Police in Britain released one suspect without charge on Friday but won court permission to continue questioning 22 others until Wednesday. A hearing on the case of one other suspect is scheduled on Monday. British law permits terrorist suspects to be interrogated for up to 28 days without being charged.

New information underlined how close they were to mounting attacks.

After the first arrests in Pakistan some days ago, word went from Pakistan to the London plotters to move ahead quickly, according to a message intercepted by an intelligence agency, a U.S. official disclosed on condition of anonymity. That prompted British police to move in on the conspirators, long under watch.

“This telephone call intercept in Karachi and the arrest of Rashid Rauf helped a lot to foil the terror plan,” a senior Pakistani security official said on condition of anonymity.

The man who made the call was “inexperienced” and he “alerted his associates about the arrest of Rashid Rauf, and asked them to go ahead” with the attacks, said the intelligence official, without confirming who the caller was and whether he too had been caught.

The official said most men linked to the plot in Pakistan had been arrested, and only two or three suspects remained at large.

He said among them was Matiur Rahman, a senior figure in the al-Qaida-linked Pakistani militant group, Lashkar-e-Jhangvi, whose name was mentioned by one of the detainees during interrogation.

Authorities in Pakistan have sought Rahman in connection with sectarian attacks on minority Shiite Muslims in Pakistan, in two failed attempts on the life of Pakistani President Gen. Pervez Musharraf in December 2003, and attacks in Karachi against Westerners, the official said. Rahman is believed to have met with some al-Qaida operatives in recent years, he added.

British Home Secretary John Reid told reporters officials were confident the main suspects in the plot were in custody.
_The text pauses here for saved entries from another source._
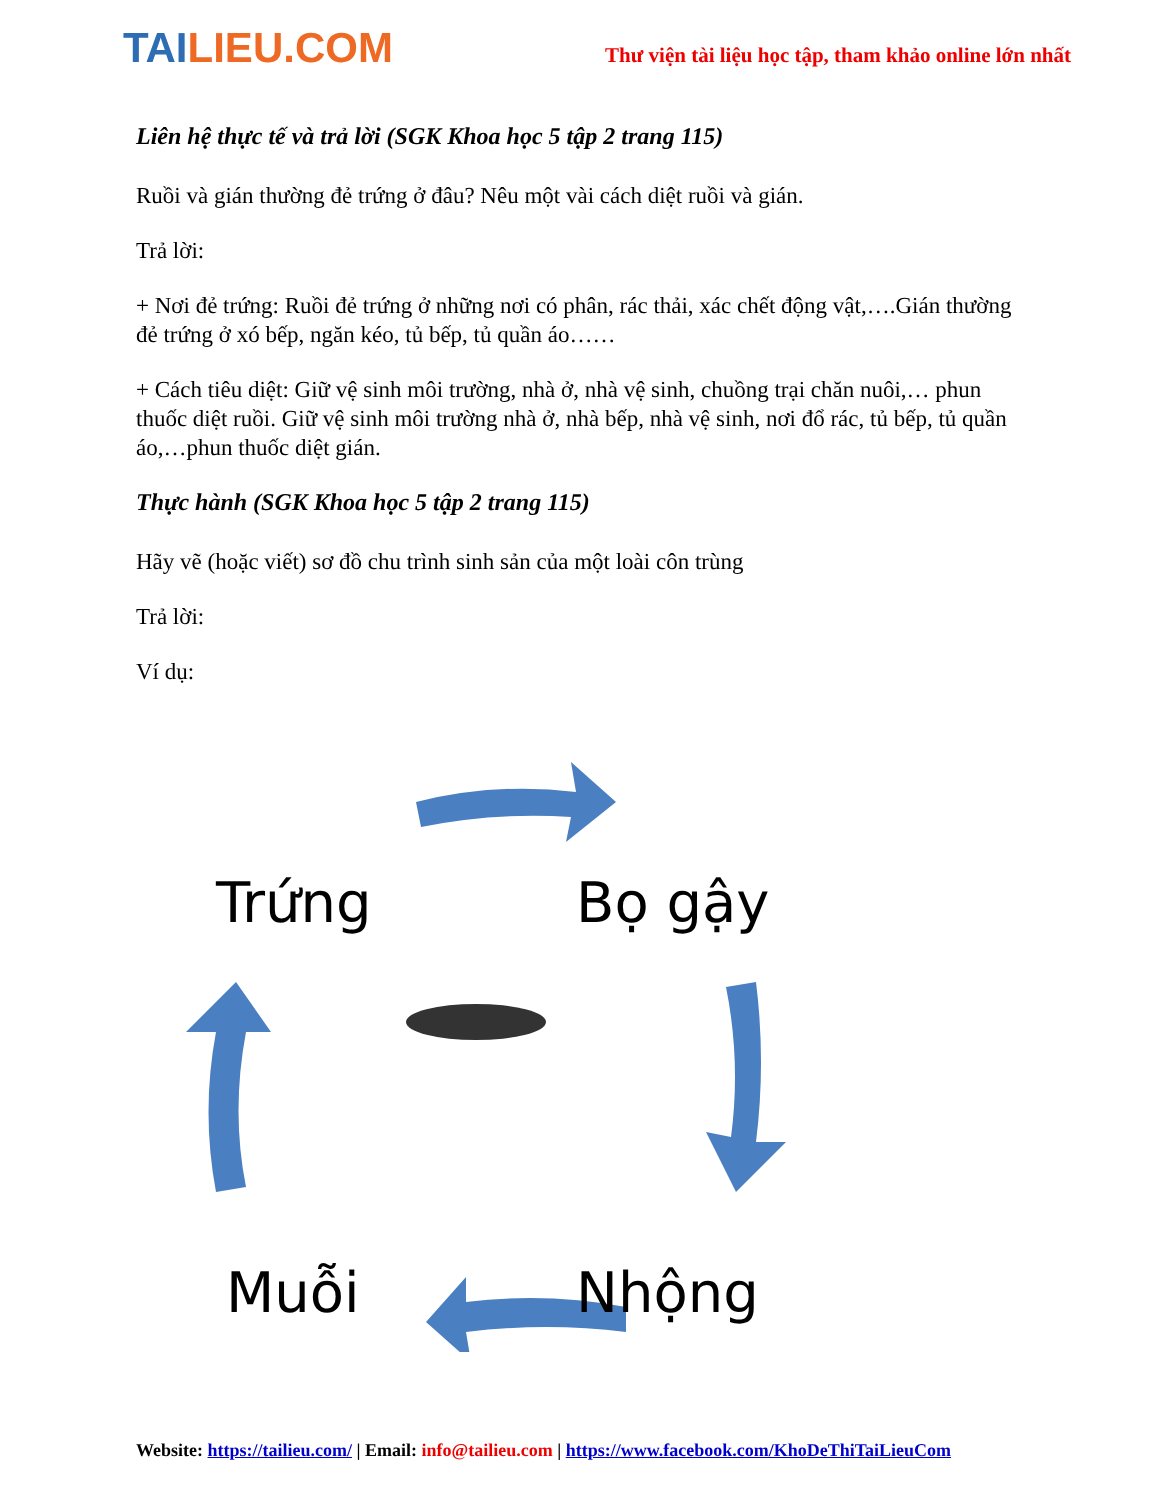TAILIEU.COM
Thư viện tài liệu học tập, tham khảo online lớn nhất
Liên hệ thực tế và trả lời (SGK Khoa học 5 tập 2 trang 115)
Ruồi và gián thường đẻ trứng ở đâu? Nêu một vài cách diệt ruồi và gián.
Trả lời:
+ Nơi đẻ trứng: Ruồi đẻ trứng ở những nơi có phân, rác thải, xác chết động vật,….Gián thường đẻ trứng ở xó bếp, ngăn kéo, tủ bếp, tủ quần áo……
+ Cách tiêu diệt: Giữ vệ sinh môi trường, nhà ở, nhà vệ sinh, chuồng trại chăn nuôi,… phun thuốc diệt ruồi. Giữ vệ sinh môi trường nhà ở, nhà bếp, nhà vệ sinh, nơi đổ rác, tủ bếp, tủ quần áo,…phun thuốc diệt gián.
Thực hành (SGK Khoa học 5 tập 2 trang 115)
Hãy vẽ (hoặc viết) sơ đồ chu trình sinh sản của một loài côn trùng
Trả lời:
Ví dụ:
Trứng
Bọ gậy
Muỗi
Nhộng
Website: https://tailieu.com/ | Email: info@tailieu.com | https://www.facebook.com/KhoDeThiTaiLieuCom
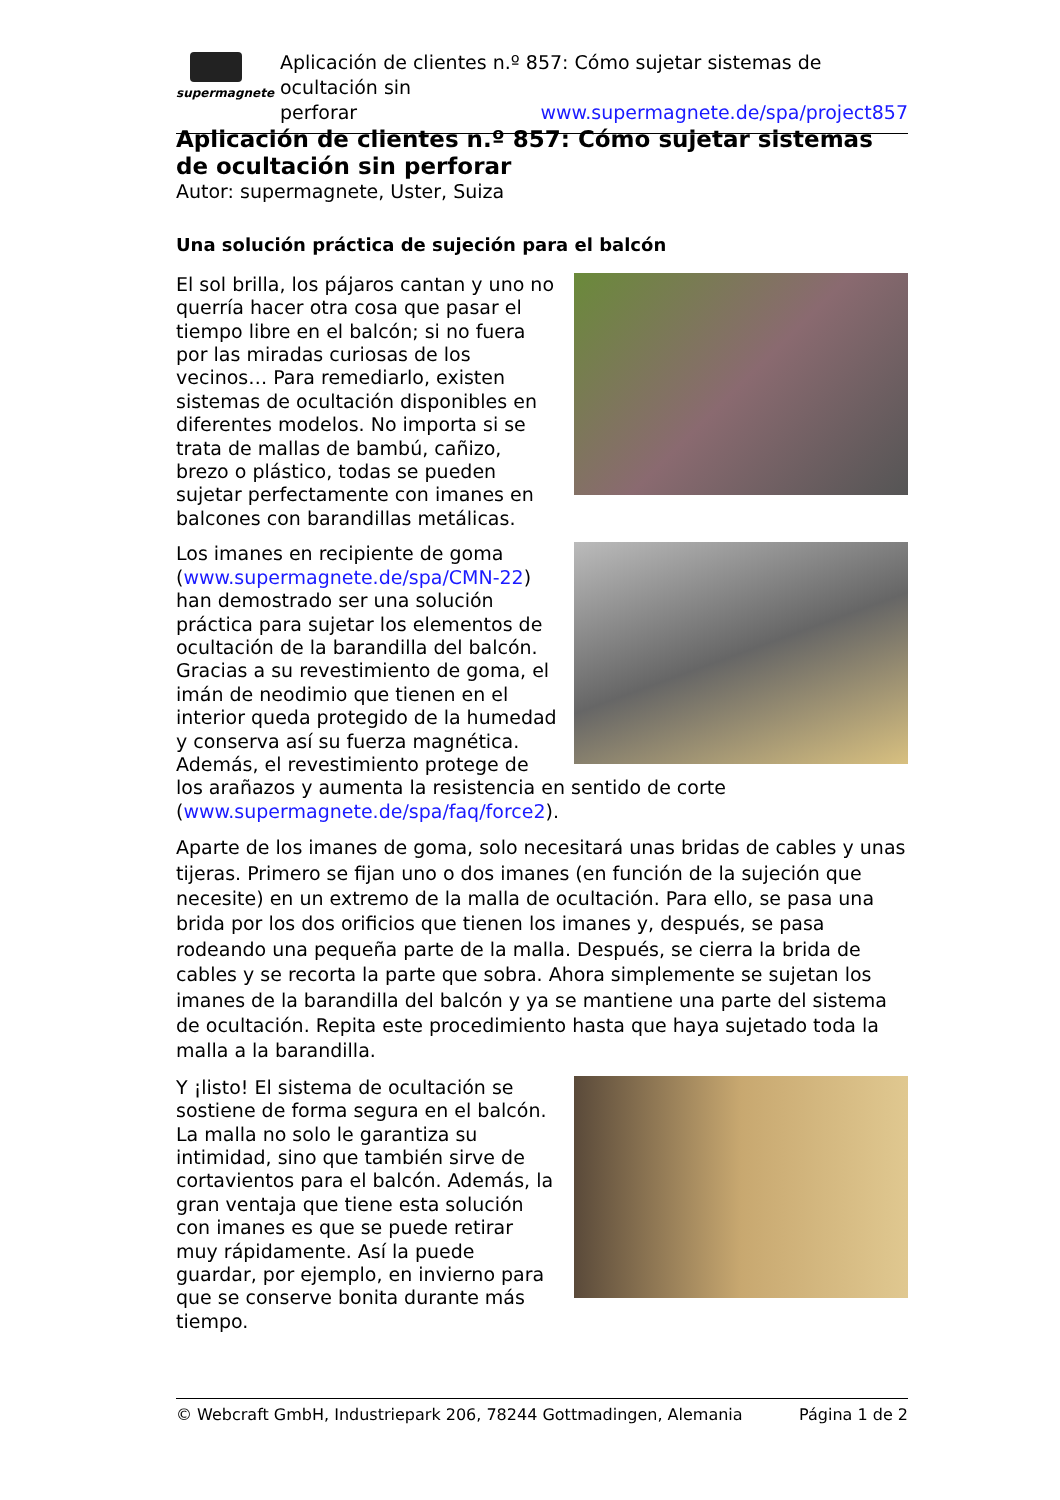supermagnete
Aplicación de clientes n.º 857: Cómo sujetar sistemas de ocultación sin
perforar www.supermagnete.de/spa/project857
Aplicación de clientes n.º 857: Cómo sujetar sistemas de ocultación sin perforar
Autor: supermagnete, Uster, Suiza
Una solución práctica de sujeción para el balcón
El sol brilla, los pájaros cantan y uno no querría hacer otra cosa que pasar el tiempo libre en el balcón; si no fuera por las miradas curiosas de los vecinos… Para remediarlo, existen sistemas de ocultación disponibles en diferentes modelos. No importa si se trata de mallas de bambú, cañizo, brezo o plástico, todas se pueden sujetar perfectamente con imanes en balcones con barandillas metálicas.
Los imanes en recipiente de goma (www.supermagnete.de/spa/CMN-22) han demostrado ser una solución práctica para sujetar los elementos de ocultación de la barandilla del balcón. Gracias a su revestimiento de goma, el imán de neodimio que tienen en el interior queda protegido de la humedad y conserva así su fuerza magnética. Además, el revestimiento protege de los arañazos y aumenta la resistencia en sentido de corte (www.supermagnete.de/spa/faq/force2).
Aparte de los imanes de goma, solo necesitará unas bridas de cables y unas tijeras. Primero se fijan uno o dos imanes (en función de la sujeción que necesite) en un extremo de la malla de ocultación. Para ello, se pasa una brida por los dos orificios que tienen los imanes y, después, se pasa rodeando una pequeña parte de la malla. Después, se cierra la brida de cables y se recorta la parte que sobra. Ahora simplemente se sujetan los imanes de la barandilla del balcón y ya se mantiene una parte del sistema de ocultación. Repita este procedimiento hasta que haya sujetado toda la malla a la barandilla.
Y ¡listo! El sistema de ocultación se sostiene de forma segura en el balcón. La malla no solo le garantiza su intimidad, sino que también sirve de cortavientos para el balcón. Además, la gran ventaja que tiene esta solución con imanes es que se puede retirar muy rápidamente. Así la puede guardar, por ejemplo, en invierno para que se conserve bonita durante más tiempo.
© Webcraft GmbH, Industriepark 206, 78244 Gottmadingen, Alemania Página 1 de 2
But authorities “would go where any further evidence takes us,” he said.

“I think it’s pretty clear that in this case, we don’t have everybody,” Townsend told The Associated Press in Washington.
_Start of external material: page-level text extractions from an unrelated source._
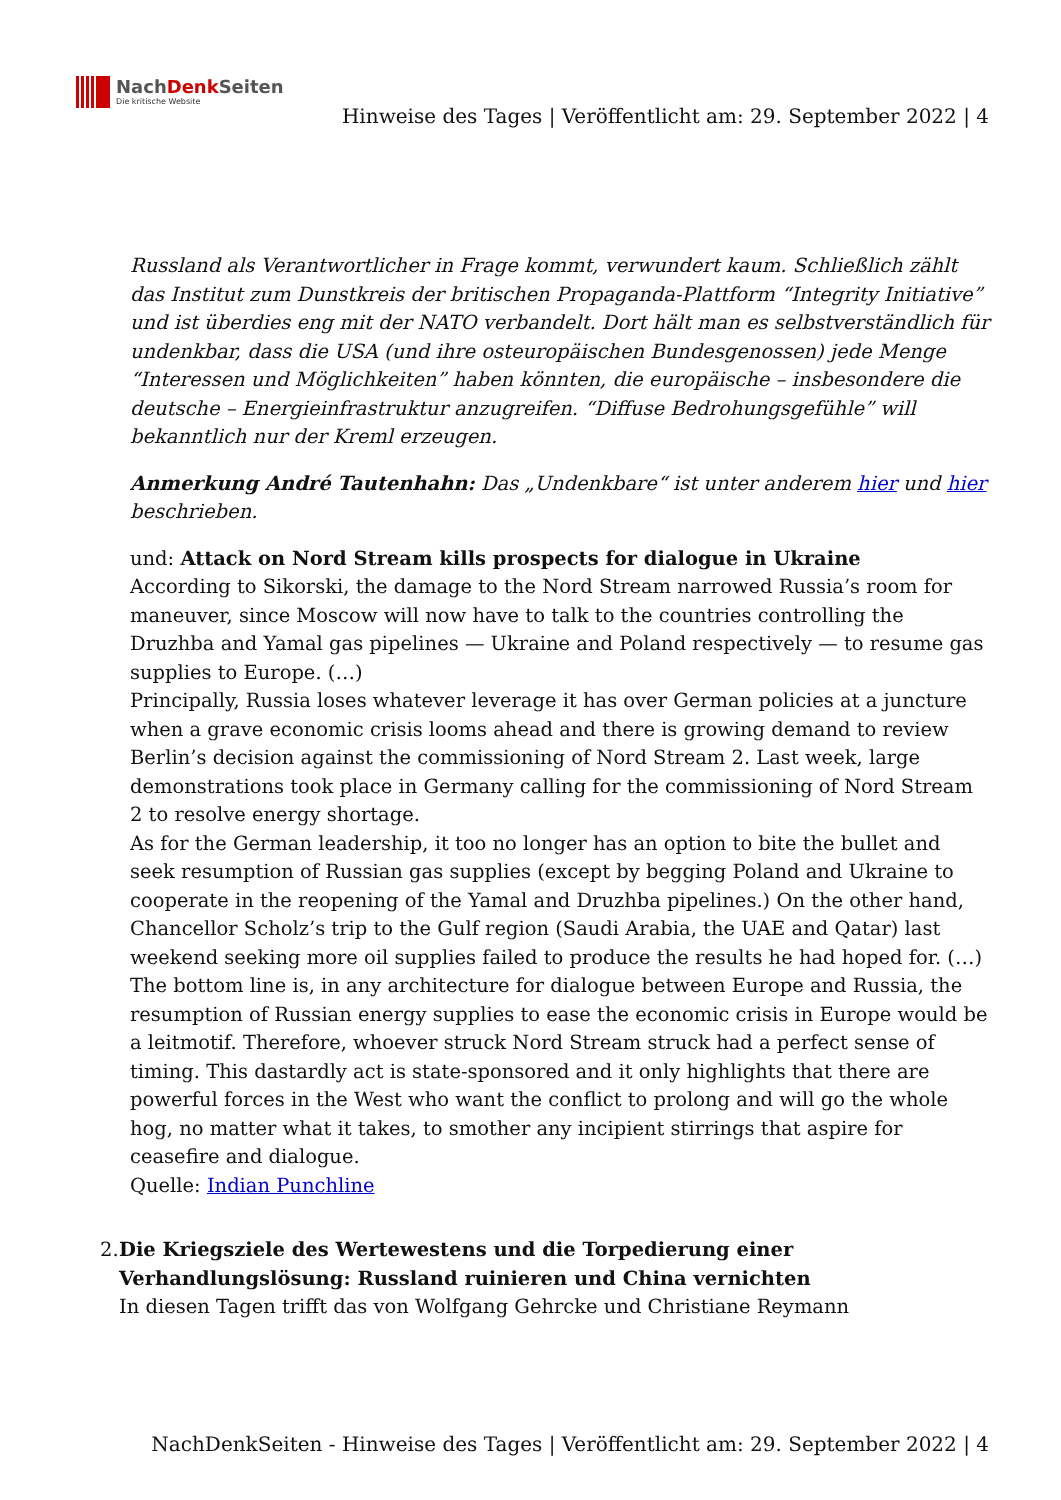NachDenk Seiten
Die kritische Website
Hinweise des Tages | Veröffentlicht am: 29. September 2022 | 4
Russland als Verantwortlicher in Frage kommt, verwundert kaum. Schließlich zählt das Institut zum Dunstkreis der britischen Propaganda-Plattform “Integrity Initiative” und ist überdies eng mit der NATO verbandelt. Dort hält man es selbstverständlich für undenkbar, dass die USA (und ihre osteuropäischen Bundesgenossen) jede Menge “Interessen und Möglichkeiten” haben könnten, die europäische – insbesondere die deutsche – Energieinfrastruktur anzugreifen. “Diffuse Bedrohungsgefühle” will bekanntlich nur der Kreml erzeugen.
Anmerkung André Tautenhahn: Das „Undenkbare“ ist unter anderem hier und hier beschrieben.
und: Attack on Nord Stream kills prospects for dialogue in Ukraine
According to Sikorski, the damage to the Nord Stream narrowed Russia’s room for maneuver, since Moscow will now have to talk to the countries controlling the Druzhba and Yamal gas pipelines — Ukraine and Poland respectively — to resume gas supplies to Europe. (…)
Principally, Russia loses whatever leverage it has over German policies at a juncture when a grave economic crisis looms ahead and there is growing demand to review Berlin’s decision against the commissioning of Nord Stream 2. Last week, large demonstrations took place in Germany calling for the commissioning of Nord Stream 2 to resolve energy shortage.
As for the German leadership, it too no longer has an option to bite the bullet and seek resumption of Russian gas supplies (except by begging Poland and Ukraine to cooperate in the reopening of the Yamal and Druzhba pipelines.) On the other hand, Chancellor Scholz’s trip to the Gulf region (Saudi Arabia, the UAE and Qatar) last weekend seeking more oil supplies failed to produce the results he had hoped for. (…)
The bottom line is, in any architecture for dialogue between Europe and Russia, the resumption of Russian energy supplies to ease the economic crisis in Europe would be a leitmotif. Therefore, whoever struck Nord Stream struck had a perfect sense of timing. This dastardly act is state-sponsored and it only highlights that there are powerful forces in the West who want the conflict to prolong and will go the whole hog, no matter what it takes, to smother any incipient stirrings that aspire for ceasefire and dialogue.
Quelle: Indian Punchline
2. Die Kriegsziele des Wertewestens und die Torpedierung einer Verhandlungslösung: Russland ruinieren und China vernichten
In diesen Tagen trifft das von Wolfgang Gehrcke und Christiane Reymann
NachDenkSeiten - Hinweise des Tages | Veröffentlicht am: 29. September 2022 | 4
The British government released the names of 19 of the 24 arrested in Britain — many apparently British Muslims of Pakistani ancestry — and froze their assets.
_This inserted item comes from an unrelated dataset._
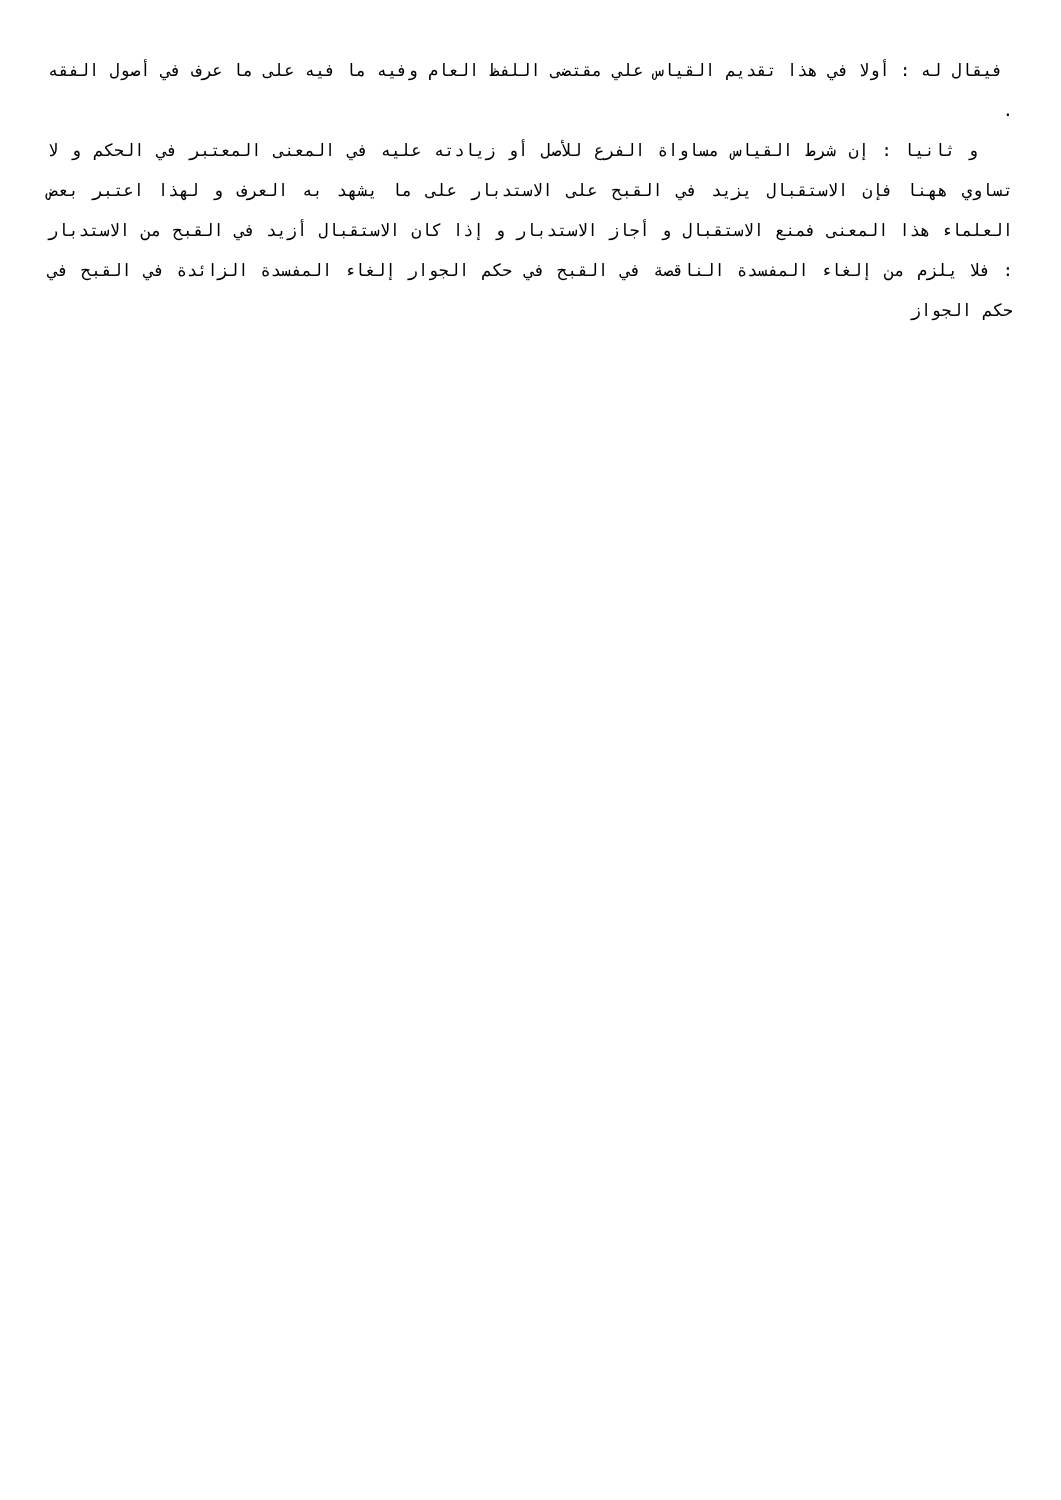فيقال له : أولا في هذا تقديم القياس علي مقتضى اللفظ العام وفيه ما فيه على ما عرف في أصول الفقه .
و ثانيا : إن شرط القياس مساواة الفرع للأصل أو زيادته عليه في المعنى المعتبر في الحكم و لا تساوي ههنا فإن الاستقبال يزيد في القبح على الاستدبار على ما يشهد به العرف و لهذا اعتبر بعض العلماء هذا المعنى فمنع الاستقبال و أجاز الاستدبار و إذا كان الاستقبال أزيد في القبح من الاستدبار : فلا يلزم من إلغاء المفسدة الناقصة في القبح في حكم الجوار إلغاء المفسدة الزائدة في القبح في حكم الجواز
American authorities were looking for any U.S. links in the conspiracy. Hundreds of FBI agents checked possible leads the past few weeks, including what two U.S. counterterrorism officials said, on condition of anonymity, were calls the British suspects placed to several U.S. cities.

But the U.S. homeland security secretary said Friday nothing significant had emerged.

“Currently, we do not have evidence that there was, as part of this plot, any plan to initiate activity inside the United States or that the plotting was done in the United States,” Michael Chertoff said.

London’s Evening Standard reported the plotters apparently chose next Wednesday as a target date, since they had tickets for a United Airlines flight that day, as well as ones for this Friday, apparently a test-run to see whether they could smuggle chemicals aboard in soft-drink containers.

The British say their inquiry began months ago — prompted by a tip from within the British Muslim community after the bloody July 7, 2005, terror bombings of the London transit system, The Washington Post reported.

There were signs preparations stepped up recently. One of the houses raided by British police this week had been bought last month by two men in an all-cash deal, in a neighborhood of $300,000 houses, neighbors reported.

On an unspecified date, Pakistani authorities also arrested five Pakistanis as alleged `facilitators” for the Britons in the major cities of Lahore and Karachi. An intelligence official in Islamabad said 10 other Pakistanis had been arrested Friday in the district of Bhawalpur, about 300 miles south of Islamabad near the Indian border.

Pakistan is both a key U.S.-British ally in the antiterror campaign, and a hotbed of Islamic radicalism and likely hiding place for al-Qaida leader Osama bin Laden.